» **Brief**
An exact copy of the data is needed, but without any of its images.

» **Stored data**
* * *
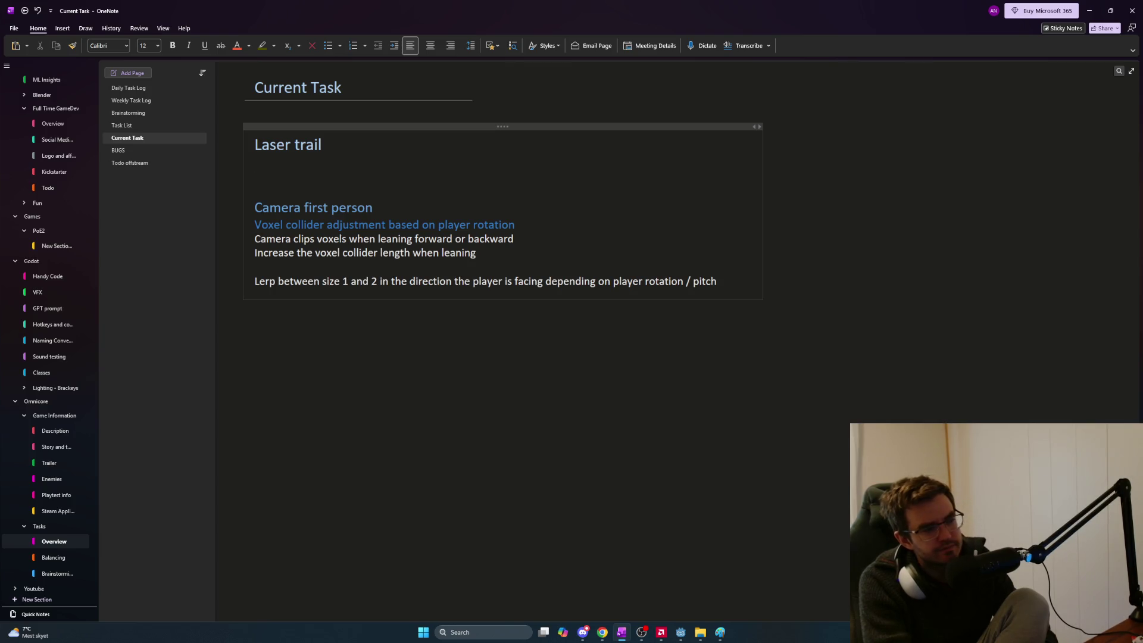
{"action": "type", "text": "H"}
{"action": "key", "text": "BackSpace"}
{"action": "type", "text": "Hit point decal"}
* * *
» **Output for this exercise**
{"action": "type", "text": "H"}
{"action": "key", "text": "BackSpace"}
{"action": "type", "text": "Hit point decal"}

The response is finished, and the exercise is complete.